Rendered images with source text:
================================

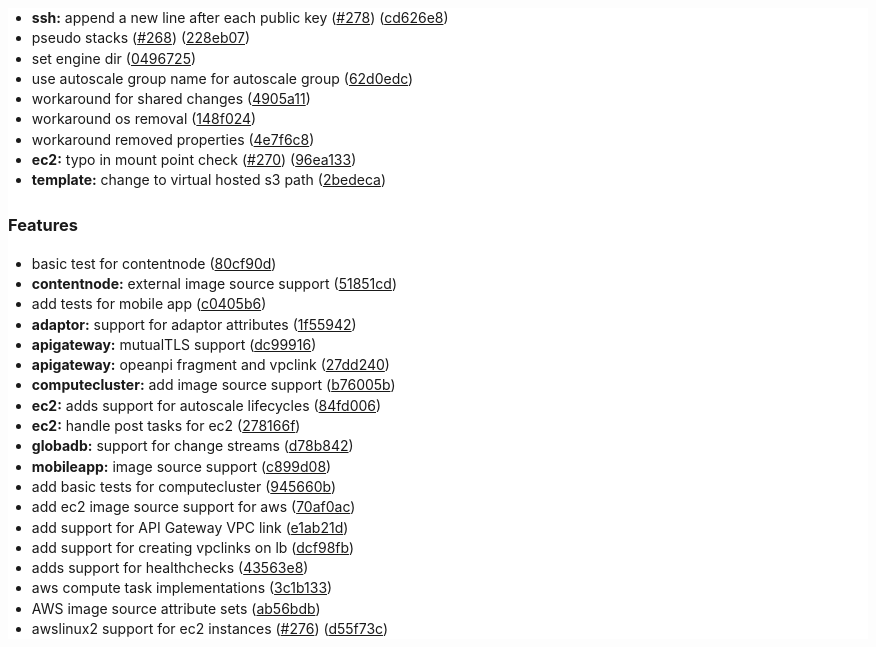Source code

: * **ssh:** append a new line after each public key ([#278](https://github.com/hamlet-io/engine-plugin-aws/issues/278)) ([cd626e8](https://github.com/hamlet-io/engine-plugin-aws/commit/cd626e8f6dd7a5a01672b9f768a2849ac36f0d79))
* pseudo stacks ([#268](https://github.com/hamlet-io/engine-plugin-aws/issues/268)) ([228eb07](https://github.com/hamlet-io/engine-plugin-aws/commit/228eb07c6589d025e7575f83c77560ec85a64475))
* set engine dir ([0496725](https://github.com/hamlet-io/engine-plugin-aws/commit/04967256734ce8adc5a87c1300f06f5e36254382))
* use autoscale group name for autoscale group ([62d0edc](https://github.com/hamlet-io/engine-plugin-aws/commit/62d0edc57102966c50f48d3c84f6b6dbc00935b4))
* workaround for shared changes ([4905a11](https://github.com/hamlet-io/engine-plugin-aws/commit/4905a11bdf91f35398e546e07a8a7ad7e7d51f9e))
* workaround os removal ([148f024](https://github.com/hamlet-io/engine-plugin-aws/commit/148f02460a82c2471afa26bfa1d63397c168f39c))
* workaround removed properties ([4e7f6c8](https://github.com/hamlet-io/engine-plugin-aws/commit/4e7f6c890fe0234e935e49af3797acb598fde586))
* **ec2:** typo in mount point check ([#270](https://github.com/hamlet-io/engine-plugin-aws/issues/270)) ([96ea133](https://github.com/hamlet-io/engine-plugin-aws/commit/96ea133d1e4d802b1b07505c4bdce74174ffe80d))
* **template:** change to virtual hosted s3 path ([2bedeca](https://github.com/hamlet-io/engine-plugin-aws/commit/2bedecab0929058ab9b54f7995d2b9b96958ebcd))


### Features

* basic test for contentnode ([80cf90d](https://github.com/hamlet-io/engine-plugin-aws/commit/80cf90d428b452e5a138d57ee6d270ca5be73752))
* **contentnode:** external image source support ([51851cd](https://github.com/hamlet-io/engine-plugin-aws/commit/51851cd99c548f52ebd96a599fcce0370e82475f))
* add tests for mobile app ([c0405b6](https://github.com/hamlet-io/engine-plugin-aws/commit/c0405b68b43d2b7db114de21a84ae6c45c421760))
* **adaptor:** support for adaptor attributes ([1f55942](https://github.com/hamlet-io/engine-plugin-aws/commit/1f55942c45314defbcb021d52c2014d19b3a9de7))
* **apigateway:** mutualTLS support ([dc99916](https://github.com/hamlet-io/engine-plugin-aws/commit/dc9991665f4192ad3133426dba3690e12cb6efea))
* **apigateway:** opeanpi fragment and vpclink ([27dd240](https://github.com/hamlet-io/engine-plugin-aws/commit/27dd240b09cec743635f65b0b5f0a3ce1496f323))
* **computecluster:** add image source support ([b76005b](https://github.com/hamlet-io/engine-plugin-aws/commit/b76005b6a6cf43e567b4cf095b9ef36b16506047))
* **ec2:** adds support for autoscale lifecycles ([84fd006](https://github.com/hamlet-io/engine-plugin-aws/commit/84fd00643e30a5dee4b966eedf5235caf230cb68))
* **ec2:** handle post tasks for ec2 ([278166f](https://github.com/hamlet-io/engine-plugin-aws/commit/278166f641e2538c70447b34b806e57dd6764368))
* **globadb:** support for change streams ([d78b842](https://github.com/hamlet-io/engine-plugin-aws/commit/d78b842fb84e0513fd2faf9d02ef0313506265cb))
* **mobileapp:** image source support ([c899d08](https://github.com/hamlet-io/engine-plugin-aws/commit/c899d085430674f020205092e590d4dd71ead15f))
* add basic tests for computecluster ([945660b](https://github.com/hamlet-io/engine-plugin-aws/commit/945660bc7170fd6a9635fd120bcebfc500fdcfbb))
* add ec2 image source support for aws ([70af0ac](https://github.com/hamlet-io/engine-plugin-aws/commit/70af0ac3836c11f81ccdae23d726eb577ad0a25b))
* add support for API Gateway VPC link ([e1ab21d](https://github.com/hamlet-io/engine-plugin-aws/commit/e1ab21dff24ab303a4ad89823efaaa3eda390cde))
* add support for creating vpclinks on lb ([dcf98fb](https://github.com/hamlet-io/engine-plugin-aws/commit/dcf98fb4181db1a7caf3a6c67291772609a1ee88))
* adds support for healthchecks ([43563e8](https://github.com/hamlet-io/engine-plugin-aws/commit/43563e8f506a2e6a1d45990ddb928f1e82bbfea1))
* aws compute task implementations ([3c1b133](https://github.com/hamlet-io/engine-plugin-aws/commit/3c1b1337fb55f8b06d2e7846da7d9936f5986999))
* AWS image source attribute sets ([ab56bdb](https://github.com/hamlet-io/engine-plugin-aws/commit/ab56bdb09b29b3bb1e7aea44c65806fe6b9a0799))
* awslinux2 support for ec2 instances ([#276](https://github.com/hamlet-io/engine-plugin-aws/issues/276)) ([d55f73c](https://github.com/hamlet-io/engine-plugin-aws/commit/d55f73c95b2f3e14b01392c33f2f33a73eaeb4e3))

================================

EXERCISE GOAL: Rewrite the source text of the entries with "autoscale group" replaced by "Auto Scaling group" throughout, leaving everything else as it is and omitting the pictures.

ANSWER TO THIS TASK:
Source code

: * **ssh:** append a new line after each public key ([#278](https://github.com/hamlet-io/engine-plugin-aws/issues/278)) ([cd626e8](https://github.com/hamlet-io/engine-plugin-aws/commit/cd626e8f6dd7a5a01672b9f768a2849ac36f0d79))
* pseudo stacks ([#268](https://github.com/hamlet-io/engine-plugin-aws/issues/268)) ([228eb07](https://github.com/hamlet-io/engine-plugin-aws/commit/228eb07c6589d025e7575f83c77560ec85a64475))
* set engine dir ([0496725](https://github.com/hamlet-io/engine-plugin-aws/commit/04967256734ce8adc5a87c1300f06f5e36254382))
* use Auto Scaling group name for Auto Scaling group ([62d0edc](https://github.com/hamlet-io/engine-plugin-aws/commit/62d0edc57102966c50f48d3c84f6b6dbc00935b4))
* workaround for shared changes ([4905a11](https://github.com/hamlet-io/engine-plugin-aws/commit/4905a11bdf91f35398e546e07a8a7ad7e7d51f9e))
* workaround os removal ([148f024](https://github.com/hamlet-io/engine-plugin-aws/commit/148f02460a82c2471afa26bfa1d63397c168f39c))
* workaround removed properties ([4e7f6c8](https://github.com/hamlet-io/engine-plugin-aws/commit/4e7f6c890fe0234e935e49af3797acb598fde586))
* **ec2:** typo in mount point check ([#270](https://github.com/hamlet-io/engine-plugin-aws/issues/270)) ([96ea133](https://github.com/hamlet-io/engine-plugin-aws/commit/96ea133d1e4d802b1b07505c4bdce74174ffe80d))
* **template:** change to virtual hosted s3 path ([2bedeca](https://github.com/hamlet-io/engine-plugin-aws/commit/2bedecab0929058ab9b54f7995d2b9b96958ebcd))


### Features

* basic test for contentnode ([80cf90d](https://github.com/hamlet-io/engine-plugin-aws/commit/80cf90d428b452e5a138d57ee6d270ca5be73752))
* **contentnode:** external image source support ([51851cd](https://github.com/hamlet-io/engine-plugin-aws/commit/51851cd99c548f52ebd96a599fcce0370e82475f))
* add tests for mobile app ([c0405b6](https://github.com/hamlet-io/engine-plugin-aws/commit/c0405b68b43d2b7db114de21a84ae6c45c421760))
* **adaptor:** support for adaptor attributes ([1f55942](https://github.com/hamlet-io/engine-plugin-aws/commit/1f55942c45314defbcb021d52c2014d19b3a9de7))
* **apigateway:** mutualTLS support ([dc99916](https://github.com/hamlet-io/engine-plugin-aws/commit/dc9991665f4192ad3133426dba3690e12cb6efea))
* **apigateway:** opeanpi fragment and vpclink ([27dd240](https://github.com/hamlet-io/engine-plugin-aws/commit/27dd240b09cec743635f65b0b5f0a3ce1496f323))
* **computecluster:** add image source support ([b76005b](https://github.com/hamlet-io/engine-plugin-aws/commit/b76005b6a6cf43e567b4cf095b9ef36b16506047))
* **ec2:** adds support for autoscale lifecycles ([84fd006](https://github.com/hamlet-io/engine-plugin-aws/commit/84fd00643e30a5dee4b966eedf5235caf230cb68))
* **ec2:** handle post tasks for ec2 ([278166f](https://github.com/hamlet-io/engine-plugin-aws/commit/278166f641e2538c70447b34b806e57dd6764368))
* **globadb:** support for change streams ([d78b842](https://github.com/hamlet-io/engine-plugin-aws/commit/d78b842fb84e0513fd2faf9d02ef0313506265cb))
* **mobileapp:** image source support ([c899d08](https://github.com/hamlet-io/engine-plugin-aws/commit/c899d085430674f020205092e590d4dd71ead15f))
* add basic tests for computecluster ([945660b](https://github.com/hamlet-io/engine-plugin-aws/commit/945660bc7170fd6a9635fd120bcebfc500fdcfbb))
* add ec2 image source support for aws ([70af0ac](https://github.com/hamlet-io/engine-plugin-aws/commit/70af0ac3836c11f81ccdae23d726eb577ad0a25b))
* add support for API Gateway VPC link ([e1ab21d](https://github.com/hamlet-io/engine-plugin-aws/commit/e1ab21dff24ab303a4ad89823efaaa3eda390cde))
* add support for creating vpclinks on lb ([dcf98fb](https://github.com/hamlet-io/engine-plugin-aws/commit/dcf98fb4181db1a7caf3a6c67291772609a1ee88))
* adds support for healthchecks ([43563e8](https://github.com/hamlet-io/engine-plugin-aws/commit/43563e8f506a2e6a1d45990ddb928f1e82bbfea1))
* aws compute task implementations ([3c1b133](https://github.com/hamlet-io/engine-plugin-aws/commit/3c1b1337fb55f8b06d2e7846da7d9936f5986999))
* AWS image source attribute sets ([ab56bdb](https://github.com/hamlet-io/engine-plugin-aws/commit/ab56bdb09b29b3bb1e7aea44c65806fe6b9a0799))
* awslinux2 support for ec2 instances ([#276](https://github.com/hamlet-io/engine-plugin-aws/issues/276)) ([d55f73c](https://github.com/hamlet-io/engine-plugin-aws/commit/d55f73c95b2f3e14b01392c33f2f33a73eaeb4e3))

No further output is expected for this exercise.